Proposition 13 shows that it is possible to “tune” scoring rules to make optimal predictions very close to honest ones (at least in L1-distance).

I think for 'self-fulfilling prophecy' I would also expect there to be a counterfactual element--if I say the sun will rise tomorrow and it rises tomorrow, this isn't a self-fulfilling prophecy because the outcome isn't reliant on expectations about the outcome.

Yes, that is fair. To be faithful to the common usage of the term, one should maybe require at least two possible fixed points (or points that are somehow close to fixed points). The case with a unique fixed point is probably also safer, and worries about “self-fulfilling prophecies” don't apply to the same degree.

But we show for any strictly proper scoring rule that there is a function  such that a dishonest prediction is optimal.
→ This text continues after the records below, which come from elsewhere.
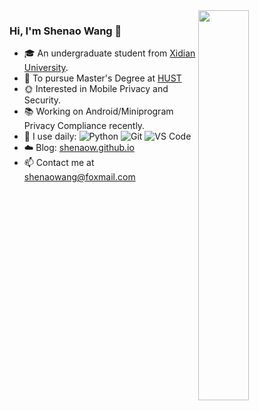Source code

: <img align="right" width="40%" src="https://github-readme-stats.vercel.app/api/top-langs/?username=shenaow&layout=compact&show_icons=true&count_private=false">

### Hi, I'm Shenao Wang 👋 

- 🎓 An undergraduate student from [Xidian University](https://www.xidian.edu.cn/).
- :space_invader: To pursue Master's Degree at [HUST](https://www.hust.edu.cn/)
- 🌞 Interested in Mobile Privacy and Security.
- 📚 Working on Android/Miniprogram Privacy Compliance recently.
- 🚀 I use daily: ![Python](https://img.shields.io/badge/-Python-8fcfd1?style=plastic&logo=Python)
     ![Git](https://img.shields.io/badge/-Git-black?style=plastic&logo=git)
     ![VS Code](https://img.shields.io/badge/-VS%20Code-007ACC?style=plastic&logo=visual-studio-code)
- ☁️ Blog: [shenaow.github.io](https://shenaow.github.io/)
- 📫 Contact me at shenaowang@foxmail.com
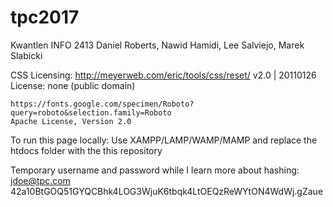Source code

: # tpc2017
Kwantlen INFO 2413 Daniel Roberts, Nawid Hamidi, Lee Salviejo, Marek Slabicki

CSS Licensing:
    http://meyerweb.com/eric/tools/css/reset/ 
    v2.0 | 20110126
    License: none (public domain)

    https://fonts.google.com/specimen/Roboto?query=roboto&selection.family=Roboto
    Apache License, Version 2.0

To run this page locally: Use XAMPP/LAMP/WAMP/MAMP and replace the htdocs folder with the this repository

Temporary username and password while I learn more about hashing:
jdoe@tpc.com
42a$10$BtGOQ51GYQCBhk4LOG3WjuK6tbqk4LtOEQzReWYtON4WdWj.gZaue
Agreed for proper scoring rules, but I'd be a little surprised if it's not possible to make a skill-free scoring rule, and then get a honest prediction result for that. [This runs into other issues--if the scoring rule is skill-free, where does the skill come from?--but I think this can be solved by having oracle-mode and observation-mode, and being able to do honest oracle-mode at all would be nice.]

I'm not sure I understand what you mean by a skill-free scoring rule. Can you elaborate what you have in mind?

Sure, points from a scoring rule come both from 'skill' (whether or not you're accurate in your estimates) and 'calibration' (whether your estimates line up with the underlying propensity).

Rather than generating the picture I'm thinking of (sorry, up to something else and so just writing a quick comment), I'll describe it: watch this animation, and see the implied maximum expected score as a function of p (the forecaster's true belief). For all of the scoring rules, it's a convex function with maxima at 0 and 1. (You can get 1 point on average with a linear rule if p=0, and only 0.5 points on average if p=0.5; for a log rule, it's 0 points and -0.7 points.)

But could you come up with a scoring rule where the maximum expected score as a function of p is flat? If true, there's no longer an incentive to have extreme probabilities. But that incentive was doing useful work before, and so this seems likely to break something else--it's probably no longer the case that you're incentivized to say your true belief--or require something like batch statistics (since I think you might be able to get something like this by scoring not individual predictions but sets of them, sorted by p or by whether they were true or false). [This can be done in some contexts with markets, where your reward depends on how close the market was to the truth before, but I think it probably doesn't help here because we're worried about the oracle's ability to affect the underlying reality, which is also an issue with prediction markets!]

To be clear, I'm not at all confident this is possible or sensible--it seems likely to me that an adversarial argument goes thru where as oracle I always benefit from knowing which statements are true and which statements are false (even if I then lie about my beliefs to get a good calibration curve or w/e)--but that's not an argument about the scale of the distortions that are possible. 

Nice work, this makes the situation very clear.

Update: we recently discovered the performative prediction (Perdomo et al., 2020) literature (HT Alex Pan). This is a machine learning setting where we choose a model parameter (e.g., parameters for a neural network) that minimizes expected loss (e.g., classification error). In performative prediction, the distribution over data points can depend on the choice of model parameter. Our setting is thus a special case in which the parameter of interest is a probability distribution, the loss is a scoring function, and data points are discrete outcomes. Most results in this post have analogues in performative prediction. We will give a more detailed comparison in an upcoming paper. We also discuss performative prediction more in our follow-up post on stop-gradients.